In meridione si cambia storia. Abbiamo già scritto di ricette prevalentemente provenienti dal sud come il gustosissimo capitone in umido o fritto, piatto identificativo della vigilia partenopea. Però basti pensare che nella tradizione lucana la cena della Vigilia si articola in ben tredici portate a base di pesce, una ricchezza di profumi e sapori. In Puglia il pesce fritto è uno degli elementi principali insieme alle pettole, una pasta fritta che si mangia aggiungendo alici o sugo. Sempre a Napoli viene servita l'insalata di polpo e il baccalà fritto, il risotto alla pescatora e le linguine all'astice, la frittura mista di gamberi e calamari e, qualora non bastasse, la cosiddetta insalata di rinforzo preparata con cavolfiori, olive, capperi, papaccelle (peperoni corti e paffuti), sottaceti misti con l’aggiunta di acciughe. Per il cenone di Natale in Calabria si mangiano piatti a base di stoccafisso e carciofi. In Sicilia dominano pasta con le sarde e timballi di riso, mentre nella zona orientale dell’isola è tradizione preparare le scacce, focacce calde cotte in forno e ripiene di verdure, formaggi e carne.
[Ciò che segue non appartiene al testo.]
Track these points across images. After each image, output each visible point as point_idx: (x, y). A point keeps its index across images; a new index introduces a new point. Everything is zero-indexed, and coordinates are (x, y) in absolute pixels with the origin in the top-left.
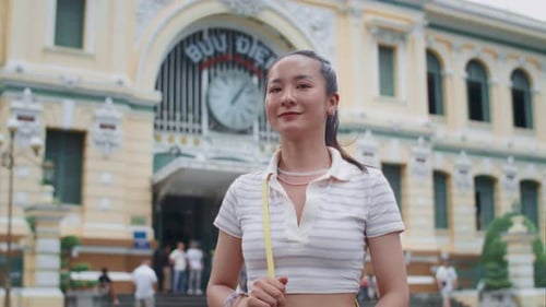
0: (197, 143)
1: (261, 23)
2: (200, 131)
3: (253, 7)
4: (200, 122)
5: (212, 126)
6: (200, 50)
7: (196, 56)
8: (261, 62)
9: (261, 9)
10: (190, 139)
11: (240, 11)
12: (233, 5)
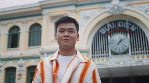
0: (107, 60)
1: (126, 15)
2: (108, 56)
3: (120, 11)
4: (108, 53)
5: (112, 53)
6: (105, 29)
7: (104, 32)
8: (129, 28)
9: (123, 11)
10: (105, 59)
11: (115, 14)
12: (112, 12)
Lo spaghetto allo scoglio è un altro must
Queste sono le usanze e le ricette a base di pesce più gettonate della nostra bella Penisola, ma per prepararle ci vuole una materia prima di qualità. Come riconoscere il pesce fresco da cucinare a Natale? Non bisogna essere dei grandi esperti, bisogna solamente aguzzare la vista e stare attenti a dei piccoli particolari molto importanti. La prima cosa da analizzare è senza dubbio l’odore del pesce che abbiamo deciso di comprare, che se fresco, dovrà mantenere il suo forte odore di mare e ricordatevi di annusare sempre sotto le branchie, se il pesce non fosse fresco, dovreste sentire un cattivo odore provenire da questa zona.
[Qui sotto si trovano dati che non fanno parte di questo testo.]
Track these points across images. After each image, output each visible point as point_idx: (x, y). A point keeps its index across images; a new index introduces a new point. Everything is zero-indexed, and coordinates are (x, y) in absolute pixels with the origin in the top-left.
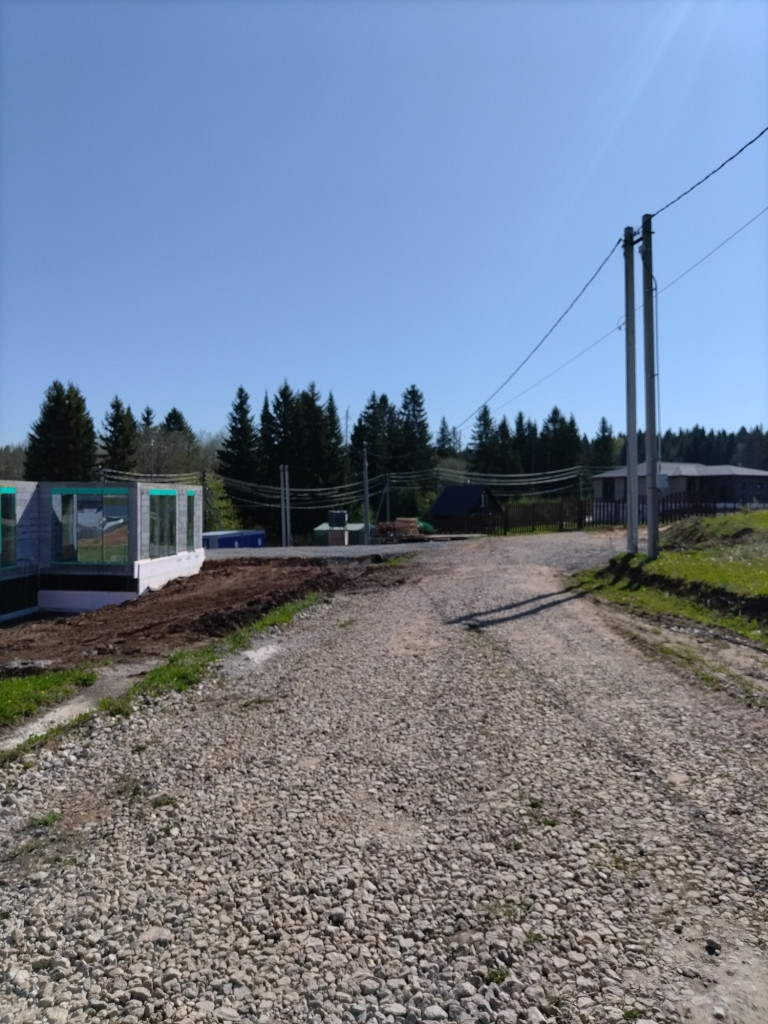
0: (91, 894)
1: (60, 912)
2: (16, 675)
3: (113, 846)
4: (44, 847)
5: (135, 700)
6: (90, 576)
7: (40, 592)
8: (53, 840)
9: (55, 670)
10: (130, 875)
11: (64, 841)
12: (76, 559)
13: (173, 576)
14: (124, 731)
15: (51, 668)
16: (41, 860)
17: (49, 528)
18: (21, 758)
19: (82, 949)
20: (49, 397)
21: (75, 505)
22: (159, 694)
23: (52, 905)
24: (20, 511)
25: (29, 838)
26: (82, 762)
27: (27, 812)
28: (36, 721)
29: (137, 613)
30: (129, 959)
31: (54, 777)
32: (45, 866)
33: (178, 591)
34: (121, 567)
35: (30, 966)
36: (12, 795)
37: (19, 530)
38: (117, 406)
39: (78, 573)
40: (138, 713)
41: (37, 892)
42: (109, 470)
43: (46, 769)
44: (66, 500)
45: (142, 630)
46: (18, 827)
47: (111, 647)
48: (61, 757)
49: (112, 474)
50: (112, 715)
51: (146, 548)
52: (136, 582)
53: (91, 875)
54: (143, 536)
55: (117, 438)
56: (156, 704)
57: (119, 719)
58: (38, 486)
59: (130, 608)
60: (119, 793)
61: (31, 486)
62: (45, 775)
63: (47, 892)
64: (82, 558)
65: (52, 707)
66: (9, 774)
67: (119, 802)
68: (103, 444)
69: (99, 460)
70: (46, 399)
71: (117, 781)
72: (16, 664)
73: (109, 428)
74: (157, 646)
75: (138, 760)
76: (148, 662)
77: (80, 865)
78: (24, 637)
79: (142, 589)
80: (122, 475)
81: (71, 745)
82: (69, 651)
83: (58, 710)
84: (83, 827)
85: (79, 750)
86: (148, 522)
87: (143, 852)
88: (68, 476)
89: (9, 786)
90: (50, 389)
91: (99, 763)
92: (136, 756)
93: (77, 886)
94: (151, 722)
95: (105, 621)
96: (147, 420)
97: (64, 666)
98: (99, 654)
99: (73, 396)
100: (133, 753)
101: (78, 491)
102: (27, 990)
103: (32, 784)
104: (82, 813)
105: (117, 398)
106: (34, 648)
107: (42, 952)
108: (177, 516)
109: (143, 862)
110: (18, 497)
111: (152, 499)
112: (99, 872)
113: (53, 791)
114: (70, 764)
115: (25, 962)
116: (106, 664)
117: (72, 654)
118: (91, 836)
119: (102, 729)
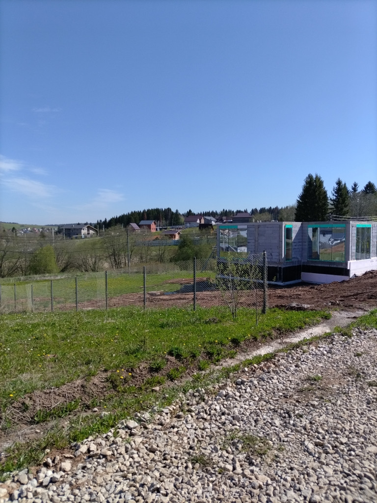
0: (340, 419)
1: (325, 422)
2: (294, 309)
3: (349, 399)
4: (315, 390)
5: (354, 330)
6: (325, 267)
7: (302, 273)
8: (319, 388)
9: (312, 310)
10: (359, 416)
11: (325, 390)
12: (319, 259)
13: (369, 269)
14: (349, 344)
15: (310, 308)
16: (314, 396)
17: (307, 244)
18: (301, 348)
19: (337, 444)
20: (306, 182)
21: (319, 233)
22: (367, 329)
23: (321, 418)
24: (294, 235)
25: (308, 384)
26: (329, 355)
27: (306, 373)
28: (304, 332)
29: (350, 287)
30: (362, 457)
31: (317, 359)
32: (316, 399)
33: (371, 278)
34: (341, 263)
35: (314, 443)
36: (299, 363)
37: (294, 244)
38: (339, 183)
39: (320, 265)
40: (356, 337)
41: (314, 410)
42: (335, 216)
43: (313, 355)
44: (315, 230)
45: (353, 295)
46: (303, 378)
47: (338, 302)
48: (319, 350)
49: (336, 217)
50: (343, 335)
51: (354, 254)
52: (349, 271)
53: (339, 410)
54: (353, 248)
55: (339, 199)
56: (365, 334)
57: (346, 338)
58: (302, 224)
59: (346, 284)
60: (349, 374)
61: (299, 224)
62: (313, 358)
63: (319, 412)
64: (322, 258)
65: (311, 326)
66: (297, 353)
67: (350, 379)
68: (332, 203)
69: (330, 211)
70: (305, 183)
71: (347, 368)
72: (294, 305)
73: (335, 194)
74: (362, 305)
75: (358, 360)
76: (357, 312)
77: (333, 404)
78: (296, 293)
79: (351, 275)
80: (341, 218)
81: (324, 346)
82: (317, 302)
83: (314, 328)
84: (333, 386)
85: (328, 349)
86: (355, 241)
87: (365, 407)
88: (315, 219)
89: (297, 359)
90: (307, 178)
91: (338, 357)
92: (356, 358)
93: (333, 413)
94: (363, 343)
95: (333, 289)
96: (355, 189)
97: (315, 308)
98: (332, 305)
99: (317, 180)
100: (355, 356)
101: (320, 226)
102: (313, 453)
103: (307, 360)
104: (332, 380)
105: (339, 179)
106: (301, 298)
107: (318, 438)
108: (371, 238)
109: (365, 412)
110: (293, 229)
111: (358, 229)
112: (343, 410)
113: (317, 365)
114: (324, 355)
115: (311, 440)
116: (336, 310)
117: (319, 303)
118: (337, 392)
119: (338, 341)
Vediamo adesso nello specifico altre operazioni da fare per riuscire ad assicurarci per la nostra cena di Natale sempre del pesce super fresco. Bisogna ricordare sempre che il pesce decongelato si riconosce per gli occhi infossati e spenti. Il pesce fresco ha in generale sempre occhi convessi, con una pupilla nera brillante mentre quello decongelato ha la pupilla velata. Il pesce fresco è rigido, quello decongelato diventa elastico; il colore delle branchie nel pesce decongelato, sono di colore marroncino o giallognole, mentre le branchi del pesce fresco sono di colore rosso vivo. Inoltre è fondamentale leggere sempre le etichette che devono essere a disposizione del consumatore. Le etichette devono riportare sia il nome in latino della specie, sia quello commerciale e lo stato fisico del prodotto fresco o decongelato e la provenienza.
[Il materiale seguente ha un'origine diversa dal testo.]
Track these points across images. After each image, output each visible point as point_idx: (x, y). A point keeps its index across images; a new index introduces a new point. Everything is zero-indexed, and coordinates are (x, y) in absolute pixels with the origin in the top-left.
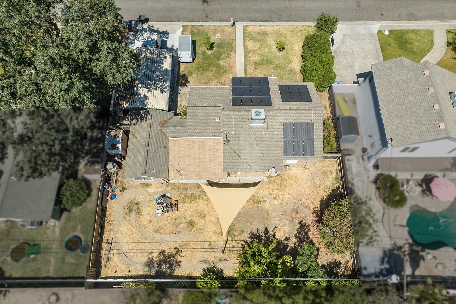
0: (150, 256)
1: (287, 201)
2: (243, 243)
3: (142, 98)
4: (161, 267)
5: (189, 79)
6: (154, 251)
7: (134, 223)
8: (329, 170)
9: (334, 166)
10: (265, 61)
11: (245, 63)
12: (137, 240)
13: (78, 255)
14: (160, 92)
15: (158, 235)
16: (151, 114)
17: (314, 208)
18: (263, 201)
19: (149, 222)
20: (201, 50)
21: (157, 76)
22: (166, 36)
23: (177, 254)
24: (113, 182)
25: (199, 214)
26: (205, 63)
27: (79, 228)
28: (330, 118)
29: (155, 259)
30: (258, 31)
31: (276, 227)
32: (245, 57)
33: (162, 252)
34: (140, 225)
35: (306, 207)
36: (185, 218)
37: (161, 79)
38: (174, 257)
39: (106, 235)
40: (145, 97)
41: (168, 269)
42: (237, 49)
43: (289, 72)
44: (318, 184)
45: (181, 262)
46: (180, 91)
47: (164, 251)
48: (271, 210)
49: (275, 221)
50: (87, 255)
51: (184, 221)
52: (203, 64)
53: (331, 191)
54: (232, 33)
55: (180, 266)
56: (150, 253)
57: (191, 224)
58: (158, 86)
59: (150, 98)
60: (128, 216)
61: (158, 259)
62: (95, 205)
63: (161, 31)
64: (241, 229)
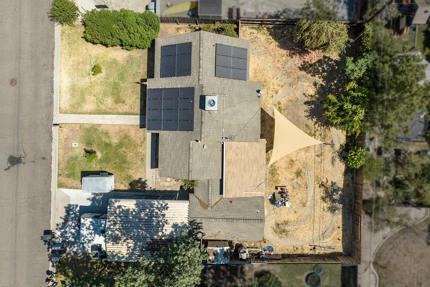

In relazione ai canali di acquisto, dai dati della Consumer Panel Nielsen, risulta che la fonte di approvvigionamento più utilizzata resta il supermercato, dove avvengono il 38% degli acquisti totali di prodotti ittici. In particolare, sui 21 kg medi acquistati l’anno da ciascuna famiglia, più di 8 provengono dai supermercati, 5,5 dagli ipermercati, poco più di 3 dai discount, 3,6 dalle pescherie.